Atlanta police got involved when they received a call about a shooting at the Gold Spa on Piedmont Road. The city’s police chief, Rodney Bryant, said while police were investigating that shooting, they received a call about another shooting down the street at the Aromatherapy Spa.

Captain Jay Baker of the Cherokee County Sheriff’s Office said Long’s parents cooperated with authorities and confirmed their son was the shooter while State Patrol officers were pursuing Long’s 2007 Hyundai Tucson. By the time the officers pulled him over with a maneuver that caused his car to spin out of control, Long was nearly 200 miles away in Crisp County.

Atlanta Mayor Keisha Lance Bottoms praised the law enforcement agencies for their “spectacular” coordination in their pursuit of the suspect. Bottoms said she had been in touch with President Joe Biden, who “offered full support and concern,” and that the White House offered to assist investigators with additional resources.

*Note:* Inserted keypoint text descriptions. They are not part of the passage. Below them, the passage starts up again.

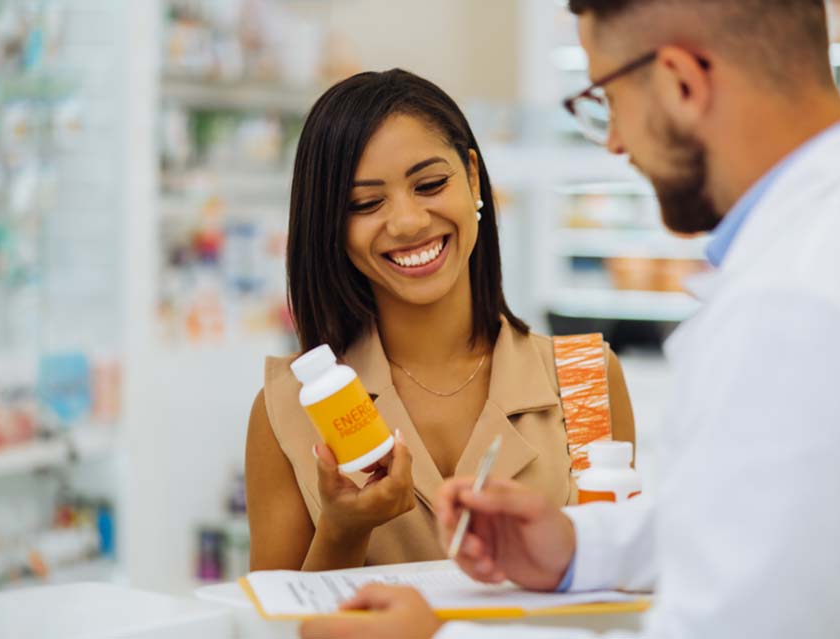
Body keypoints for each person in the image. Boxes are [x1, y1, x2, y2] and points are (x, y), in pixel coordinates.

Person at [298, 0, 840, 637]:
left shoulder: (802, 303)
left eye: (606, 99)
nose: (614, 141)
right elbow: (791, 525)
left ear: (681, 82)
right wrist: (584, 547)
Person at [245, 69, 636, 573]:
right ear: (330, 226)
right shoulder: (286, 410)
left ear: (473, 177)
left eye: (429, 184)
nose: (408, 222)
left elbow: (617, 586)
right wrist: (344, 531)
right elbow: (274, 626)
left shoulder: (587, 378)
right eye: (366, 203)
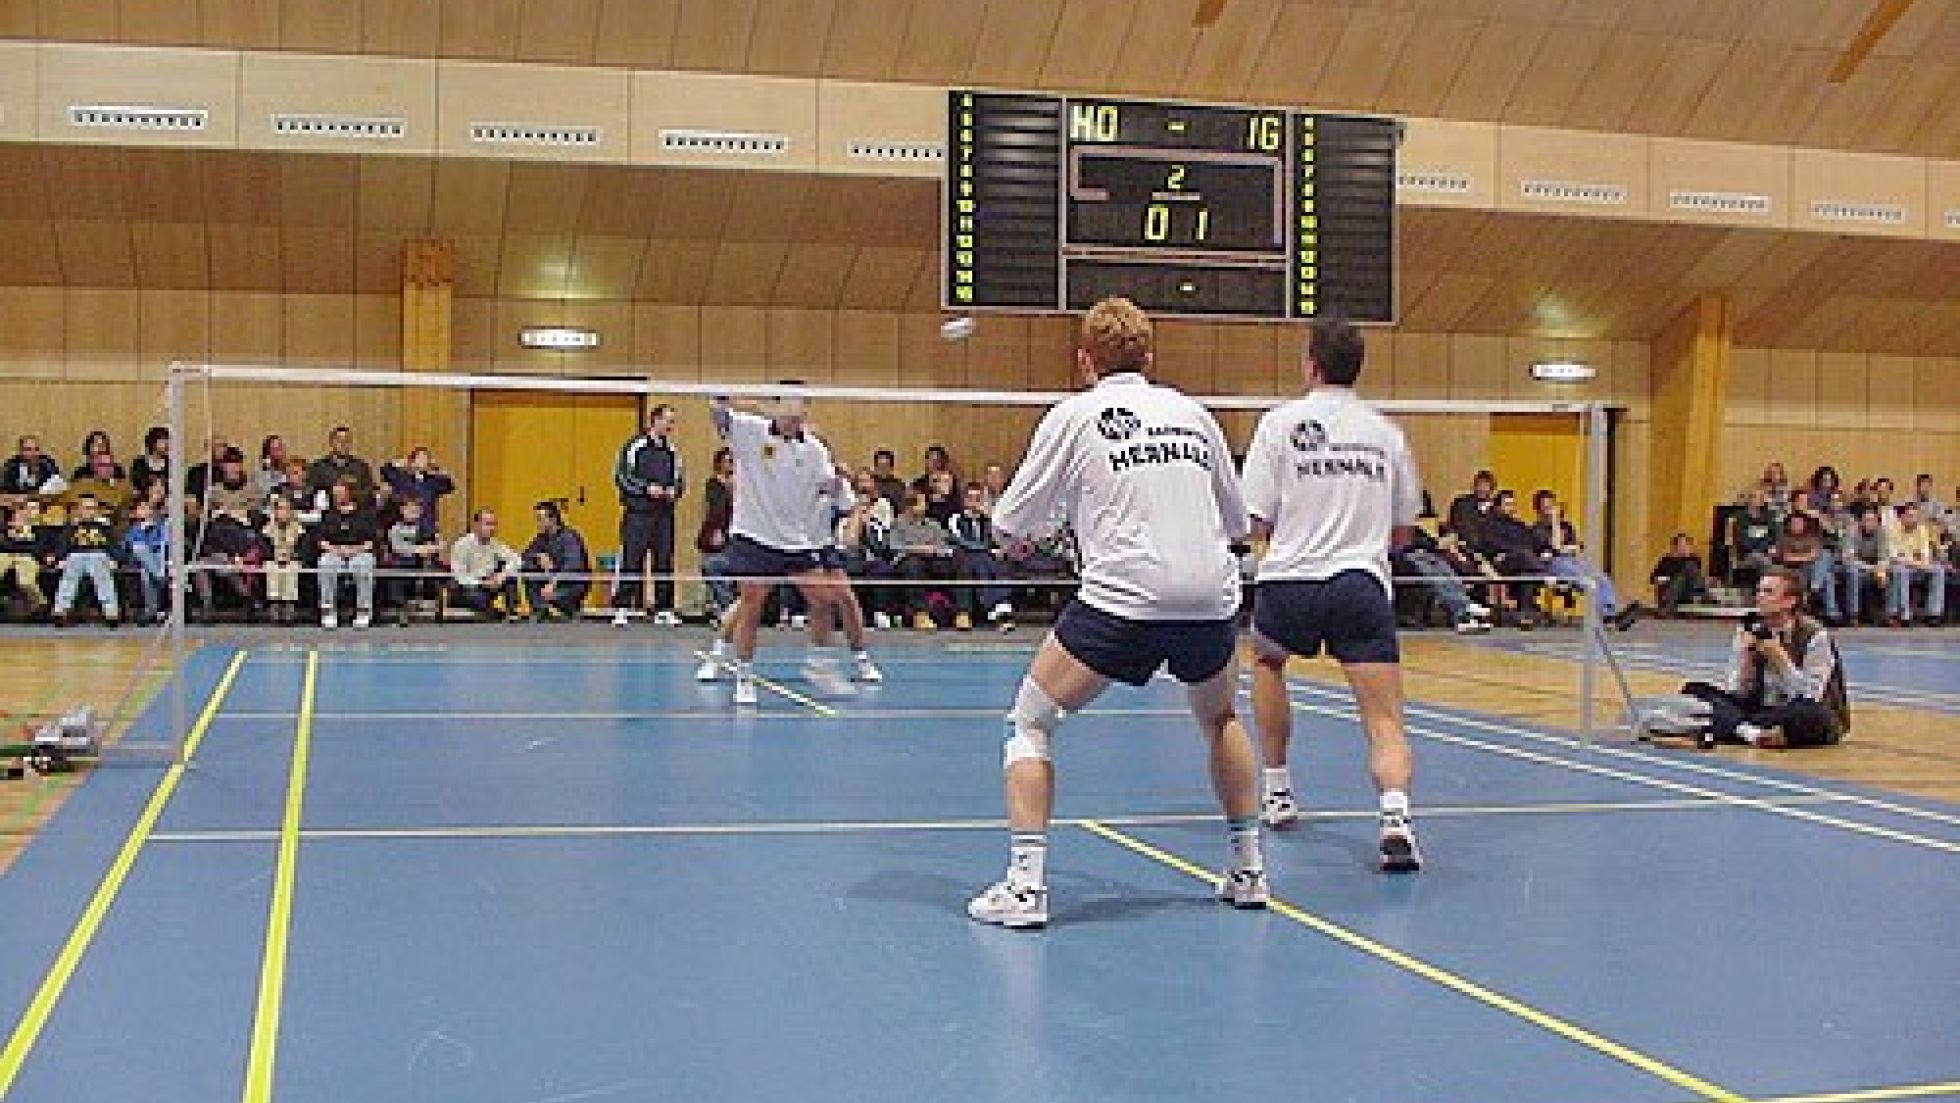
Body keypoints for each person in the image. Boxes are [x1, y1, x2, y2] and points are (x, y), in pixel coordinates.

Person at [967, 297, 1266, 930]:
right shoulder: (1193, 413)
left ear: (1084, 362)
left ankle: (1025, 888)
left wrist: (1028, 534)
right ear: (1149, 358)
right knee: (1219, 717)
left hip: (1123, 597)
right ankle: (1248, 870)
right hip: (1210, 596)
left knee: (1030, 723)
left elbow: (1011, 522)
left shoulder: (1074, 415)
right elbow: (1239, 522)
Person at [1241, 317, 1425, 872]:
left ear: (1312, 364)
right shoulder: (1387, 434)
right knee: (1385, 719)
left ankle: (1276, 788)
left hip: (1290, 580)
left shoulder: (1278, 425)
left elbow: (1254, 517)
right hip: (1358, 584)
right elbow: (1403, 533)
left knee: (1269, 664)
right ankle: (1395, 817)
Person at [708, 388, 862, 705]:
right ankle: (744, 675)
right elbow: (718, 413)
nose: (795, 414)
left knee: (823, 598)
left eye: (800, 407)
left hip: (794, 540)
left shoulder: (815, 450)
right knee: (752, 606)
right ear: (777, 406)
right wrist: (737, 401)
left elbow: (827, 487)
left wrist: (838, 481)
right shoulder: (750, 430)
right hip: (754, 534)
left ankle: (820, 663)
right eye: (788, 406)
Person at [1682, 567, 1848, 749]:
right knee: (1695, 691)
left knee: (1812, 716)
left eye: (1768, 592)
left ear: (1790, 601)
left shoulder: (1815, 636)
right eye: (1759, 590)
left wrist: (1780, 659)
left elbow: (1810, 697)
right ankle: (1752, 734)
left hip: (1795, 711)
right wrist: (1746, 659)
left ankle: (1730, 727)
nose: (1759, 597)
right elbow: (1736, 692)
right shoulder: (1749, 627)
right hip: (1760, 709)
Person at [611, 404, 685, 627]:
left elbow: (680, 479)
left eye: (673, 421)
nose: (671, 426)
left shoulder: (672, 451)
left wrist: (674, 490)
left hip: (663, 515)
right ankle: (622, 608)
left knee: (664, 560)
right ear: (655, 420)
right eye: (668, 421)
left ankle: (664, 608)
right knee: (632, 559)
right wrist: (645, 489)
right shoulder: (635, 447)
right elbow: (621, 476)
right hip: (638, 513)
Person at [315, 481, 379, 629]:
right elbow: (321, 541)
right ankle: (328, 611)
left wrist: (354, 550)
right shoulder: (328, 515)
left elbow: (372, 541)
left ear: (350, 493)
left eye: (340, 493)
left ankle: (364, 611)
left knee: (363, 565)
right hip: (334, 552)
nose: (337, 496)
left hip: (360, 551)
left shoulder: (365, 514)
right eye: (334, 494)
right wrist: (336, 550)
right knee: (326, 563)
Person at [49, 495, 120, 628]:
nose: (89, 511)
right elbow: (63, 544)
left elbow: (114, 545)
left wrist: (115, 559)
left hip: (98, 555)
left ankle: (111, 612)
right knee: (69, 575)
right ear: (79, 510)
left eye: (92, 508)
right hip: (76, 555)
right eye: (86, 508)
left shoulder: (104, 526)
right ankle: (61, 610)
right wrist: (59, 558)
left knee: (103, 576)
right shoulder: (72, 526)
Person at [523, 500, 592, 621]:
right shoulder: (541, 538)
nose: (538, 523)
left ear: (553, 519)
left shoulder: (568, 537)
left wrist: (553, 584)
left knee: (556, 592)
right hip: (550, 582)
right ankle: (541, 611)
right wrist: (537, 557)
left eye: (540, 519)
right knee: (529, 570)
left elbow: (573, 566)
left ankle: (568, 609)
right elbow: (524, 557)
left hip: (571, 585)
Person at [448, 509, 523, 621]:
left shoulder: (495, 543)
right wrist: (483, 583)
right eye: (488, 524)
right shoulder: (462, 545)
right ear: (476, 525)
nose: (492, 528)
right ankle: (495, 615)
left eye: (494, 524)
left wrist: (501, 575)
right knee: (475, 595)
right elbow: (460, 576)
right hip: (467, 586)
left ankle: (513, 613)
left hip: (489, 582)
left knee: (510, 579)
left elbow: (517, 560)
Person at [385, 498, 445, 624]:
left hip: (424, 561)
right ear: (402, 510)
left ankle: (436, 607)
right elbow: (398, 548)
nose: (413, 512)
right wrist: (418, 550)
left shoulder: (428, 528)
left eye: (416, 510)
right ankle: (401, 607)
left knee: (439, 569)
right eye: (410, 510)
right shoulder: (395, 529)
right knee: (396, 572)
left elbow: (441, 544)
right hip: (403, 562)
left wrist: (434, 547)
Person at [695, 447, 737, 622]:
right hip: (717, 537)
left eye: (733, 461)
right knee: (712, 566)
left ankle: (730, 609)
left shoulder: (743, 485)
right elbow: (716, 510)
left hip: (738, 541)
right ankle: (726, 607)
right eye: (727, 461)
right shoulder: (713, 485)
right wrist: (716, 532)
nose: (730, 465)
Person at [262, 496, 306, 626]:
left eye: (286, 509)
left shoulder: (299, 529)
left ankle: (289, 606)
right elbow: (263, 549)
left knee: (291, 568)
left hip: (292, 559)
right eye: (280, 509)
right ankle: (274, 605)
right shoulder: (267, 529)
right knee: (272, 567)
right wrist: (274, 557)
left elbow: (304, 550)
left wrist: (292, 556)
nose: (283, 512)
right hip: (273, 559)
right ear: (275, 511)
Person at [306, 427, 376, 503]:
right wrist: (331, 493)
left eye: (347, 440)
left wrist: (351, 494)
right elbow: (310, 493)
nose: (343, 443)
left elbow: (370, 492)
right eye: (339, 440)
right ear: (331, 443)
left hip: (356, 511)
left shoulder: (361, 467)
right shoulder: (318, 467)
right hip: (328, 511)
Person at [1649, 533, 1712, 617]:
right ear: (1675, 547)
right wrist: (1667, 579)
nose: (1684, 547)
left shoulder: (1694, 559)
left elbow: (1694, 577)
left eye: (1686, 545)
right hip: (1671, 590)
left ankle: (1666, 609)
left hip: (1687, 591)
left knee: (1689, 568)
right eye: (1681, 545)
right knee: (1680, 578)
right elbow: (1653, 578)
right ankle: (1704, 596)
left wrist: (1687, 556)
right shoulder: (1666, 560)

“This could have been significantly worse,” the Democratic mayor said.

When asked about possible illegal sexual activities happening at the spas, Bottoms asserted the parlors were all “legally operated businesses.”

While officials said Long wasn’t targeting Asian Americans, many on social media speculated it was a racially motivated hate crime because of increased violence toward Asian Americans this past year after former President Donald Trump repeatedly blamed the coronavirus pandemic on China.

The day before the shootings, Georgia State Senator Michelle Au, a first-generation Chinese American and a Democrat, pleaded with her colleagues to “recognize that we need help, we need protection, and we need people in power to stand up for us against hate.”

Au released a statement on Wednesday expressing the fear she and other Asian Americans have been living with over the past year.

“This latest series of murders only heightens that terror,” she said. “We are scared for our families; we are scared for our friends.”

Georgia’s U.S. Senators Jon Ossoff and Raphael Warnock, two Democrats who narrowly unseated incumbent Republicans in a historic runoff election in January, took to Twitter to denounce the violence and offer support to the Asian American community.

“While the motive for last night’s terrible violence remains under investigation, I express my love and support for and stand in solidarity with the Asian-American community, which has endured a shocking increase in violence and harassment over the last year,” Ossoff wrote Wednesday morning.

Former President Barack Obama also spoke out on Twitter Wednesday, posting, “Even as we’ve battled the pandemic, we’ve continued to neglect the longer-lasting epidemic of gun violence in America. Although the shooter’s motive is not yet clear, the identity of victims underscores an alarming rise in anti-Asian violence that must end.”

The FBI joined the investigation on Wednesday, touching down in South Georgia.

Long, who is being held in Cherokee County jail, will be arraigned Thursday morning.